I don’t think so. I want to see it too!
Way to go Jack! Up 22% within 2 months puts it at 6186 per weekday(source: MT 2009 performance report, 2010 fare evasion report), and well on it’s way to the 50% increase within 5 years projected.
Kudos to Metro.
I was fascinated by Rasmussen’s answer to an excellently posed question–“Can you describe your transit system values”? None of the values and preferences Tom mentioned supported the creation of a $3.8 billion dollar tunnel through the sensitive waterfront area of the state’s biggest, densest city for the exclusive no access to downtown itself use by cars and trucks, a project in which transit is only an afterthought, and which completely contradicts the state and city goals of reducing greenhouse gas production.
The Publicola tunnel debate at City Hall tonight will be pretty interesting. I hope someone alerts Erica and Josh about Rasmussen’s position here!
Erica was there so she already knows ;-)
One of only 2 women present, as she reports. Which BEGS the question. . .
Why does anyone ever use that stupid phrase? There are equally concise and less confusing ways to say any of the likely meanings, of which the correct one is almost never used anyway. Ban the beg-ers!
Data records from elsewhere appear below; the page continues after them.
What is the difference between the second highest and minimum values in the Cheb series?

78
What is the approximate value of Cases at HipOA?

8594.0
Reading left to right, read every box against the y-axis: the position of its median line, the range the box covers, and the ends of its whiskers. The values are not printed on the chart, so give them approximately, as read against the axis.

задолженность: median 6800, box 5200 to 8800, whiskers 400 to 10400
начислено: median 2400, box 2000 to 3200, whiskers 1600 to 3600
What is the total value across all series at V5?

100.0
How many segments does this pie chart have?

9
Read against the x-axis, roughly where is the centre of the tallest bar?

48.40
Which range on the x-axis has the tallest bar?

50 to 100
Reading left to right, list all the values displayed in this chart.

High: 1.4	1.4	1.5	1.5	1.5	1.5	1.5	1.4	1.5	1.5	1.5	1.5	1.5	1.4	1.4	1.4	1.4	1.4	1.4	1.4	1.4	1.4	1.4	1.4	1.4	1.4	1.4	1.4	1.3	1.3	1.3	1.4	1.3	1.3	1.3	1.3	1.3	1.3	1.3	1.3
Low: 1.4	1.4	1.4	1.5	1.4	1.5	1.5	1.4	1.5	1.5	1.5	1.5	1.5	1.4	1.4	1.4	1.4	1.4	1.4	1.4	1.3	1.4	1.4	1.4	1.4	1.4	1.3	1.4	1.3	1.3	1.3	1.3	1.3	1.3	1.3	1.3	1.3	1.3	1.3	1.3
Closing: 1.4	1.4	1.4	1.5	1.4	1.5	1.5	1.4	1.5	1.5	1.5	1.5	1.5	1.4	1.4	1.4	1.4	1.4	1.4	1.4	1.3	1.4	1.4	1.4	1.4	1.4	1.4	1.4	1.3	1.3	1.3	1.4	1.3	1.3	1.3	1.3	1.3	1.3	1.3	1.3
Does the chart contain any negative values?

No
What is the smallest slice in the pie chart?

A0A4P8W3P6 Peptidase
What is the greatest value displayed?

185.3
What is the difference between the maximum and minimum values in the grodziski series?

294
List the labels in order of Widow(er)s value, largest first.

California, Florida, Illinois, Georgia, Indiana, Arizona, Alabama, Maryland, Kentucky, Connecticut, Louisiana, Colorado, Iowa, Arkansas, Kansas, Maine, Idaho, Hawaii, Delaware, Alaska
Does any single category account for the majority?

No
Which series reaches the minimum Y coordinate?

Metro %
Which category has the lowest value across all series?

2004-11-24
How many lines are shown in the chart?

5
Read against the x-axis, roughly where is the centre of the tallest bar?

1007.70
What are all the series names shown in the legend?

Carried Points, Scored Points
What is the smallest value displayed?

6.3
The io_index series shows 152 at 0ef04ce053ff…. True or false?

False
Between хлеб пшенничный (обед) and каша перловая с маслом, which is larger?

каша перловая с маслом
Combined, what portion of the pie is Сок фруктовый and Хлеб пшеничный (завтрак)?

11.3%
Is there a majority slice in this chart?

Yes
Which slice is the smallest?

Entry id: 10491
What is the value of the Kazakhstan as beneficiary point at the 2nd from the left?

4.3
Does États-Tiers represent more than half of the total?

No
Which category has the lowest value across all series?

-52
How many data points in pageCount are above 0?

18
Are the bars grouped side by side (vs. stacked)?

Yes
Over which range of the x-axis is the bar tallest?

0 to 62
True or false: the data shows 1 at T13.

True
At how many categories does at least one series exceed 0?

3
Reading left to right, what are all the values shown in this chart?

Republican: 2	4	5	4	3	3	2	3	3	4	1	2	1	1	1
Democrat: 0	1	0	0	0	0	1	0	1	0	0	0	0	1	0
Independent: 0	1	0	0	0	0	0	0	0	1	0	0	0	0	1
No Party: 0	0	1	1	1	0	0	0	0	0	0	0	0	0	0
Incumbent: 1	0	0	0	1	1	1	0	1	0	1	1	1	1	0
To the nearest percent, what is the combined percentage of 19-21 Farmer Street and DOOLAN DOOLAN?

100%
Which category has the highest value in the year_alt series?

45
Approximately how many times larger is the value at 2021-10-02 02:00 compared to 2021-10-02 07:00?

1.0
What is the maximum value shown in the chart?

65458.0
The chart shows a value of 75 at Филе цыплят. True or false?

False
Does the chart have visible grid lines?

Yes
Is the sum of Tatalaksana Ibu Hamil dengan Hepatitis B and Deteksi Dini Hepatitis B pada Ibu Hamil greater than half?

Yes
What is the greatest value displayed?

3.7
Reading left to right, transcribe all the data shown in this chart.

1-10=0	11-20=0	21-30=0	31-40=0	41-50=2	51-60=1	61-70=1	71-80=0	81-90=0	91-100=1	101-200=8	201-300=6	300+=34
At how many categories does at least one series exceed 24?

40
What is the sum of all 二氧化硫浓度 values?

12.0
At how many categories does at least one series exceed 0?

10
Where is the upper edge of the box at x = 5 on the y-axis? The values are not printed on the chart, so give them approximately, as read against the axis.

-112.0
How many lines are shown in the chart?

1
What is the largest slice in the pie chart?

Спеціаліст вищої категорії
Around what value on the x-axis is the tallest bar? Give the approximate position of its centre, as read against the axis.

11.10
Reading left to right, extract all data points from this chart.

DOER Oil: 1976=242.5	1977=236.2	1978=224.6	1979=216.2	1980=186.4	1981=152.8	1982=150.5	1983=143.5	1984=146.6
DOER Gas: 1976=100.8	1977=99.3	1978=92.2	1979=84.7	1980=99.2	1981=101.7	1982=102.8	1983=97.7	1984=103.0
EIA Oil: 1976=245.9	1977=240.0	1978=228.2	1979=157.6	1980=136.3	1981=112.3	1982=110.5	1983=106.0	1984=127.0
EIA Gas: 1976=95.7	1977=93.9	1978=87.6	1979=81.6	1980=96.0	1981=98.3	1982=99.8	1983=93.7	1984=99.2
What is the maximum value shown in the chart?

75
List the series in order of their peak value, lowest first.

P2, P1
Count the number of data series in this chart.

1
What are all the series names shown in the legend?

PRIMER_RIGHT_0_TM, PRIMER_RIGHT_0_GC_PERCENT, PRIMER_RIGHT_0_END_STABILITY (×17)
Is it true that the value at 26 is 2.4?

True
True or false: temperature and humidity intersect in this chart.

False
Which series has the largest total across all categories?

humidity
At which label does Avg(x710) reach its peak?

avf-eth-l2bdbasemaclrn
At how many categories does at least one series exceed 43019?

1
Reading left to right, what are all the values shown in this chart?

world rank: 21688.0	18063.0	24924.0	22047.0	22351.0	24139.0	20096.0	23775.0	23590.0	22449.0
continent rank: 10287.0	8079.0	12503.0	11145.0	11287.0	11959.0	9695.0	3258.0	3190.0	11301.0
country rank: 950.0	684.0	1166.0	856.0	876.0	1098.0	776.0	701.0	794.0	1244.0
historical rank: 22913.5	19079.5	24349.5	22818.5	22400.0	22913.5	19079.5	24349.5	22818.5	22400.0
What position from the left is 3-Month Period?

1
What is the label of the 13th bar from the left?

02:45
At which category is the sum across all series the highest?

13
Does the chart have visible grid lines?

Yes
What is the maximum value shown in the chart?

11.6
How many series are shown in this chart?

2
Thank you, Bruce! “Begging the question” is one of the most mis-used phrases in the english language! People seem to like using it instead of what they mean, which is “raises the question.” A statement that begs the question is basically an answer to a question that doesn’t exist. So you call someone out when they are using circular logic and say “that just begs the question.” If someone says something that just brings up new questions, you say “that raises the question of…” Sorry for the pendantic response, but this mistake is becoming disturbingly widespread.
Meaning nazi! Words and phrases don’t have fixed meanings. Meanings can evolve as people use words and phrases over time. Renaissance scholars wanted Latin to be the same Latin Cicero used and that’s why it’s only spoken in Latin classes and law courts now.
Sorry, hearing people get anal about “begging the question” has become one of my pet peeves. You have to admit, the “wrong” use makes more intuitive sense than the “actual” meaning. You do not own the English language.
Sadly I had to miss the meetup due to a work emergency.
I’d love to see more detail about “creating a non Seattle centric transit system in south King County. Serving transit needs in the community.”
I was really glad he talked about this. Sounds like at least some Metro planners understand the need for non-downtown and even non-seattle routes.
It’s Jim Stanton, not John Stanton, FYI.
Or is there also a John Stanton?
Jim’s the only transportation guy at MS who I know of.
There’s a John Stanton, professor of structural engineering at UW.
And there’s a John W. Stanton, telecom billionaire, who co-chaired the Puget Sound Regional Transportation Commission. They released a report to the governor suggesting a regional transportation authority, funding and planning roads and transit in a single agency a.k.a governance reform.
No you’re correct. Thanks for the correction.
No sweat. Thanks for a great evening. Sorry to have gotten there so late.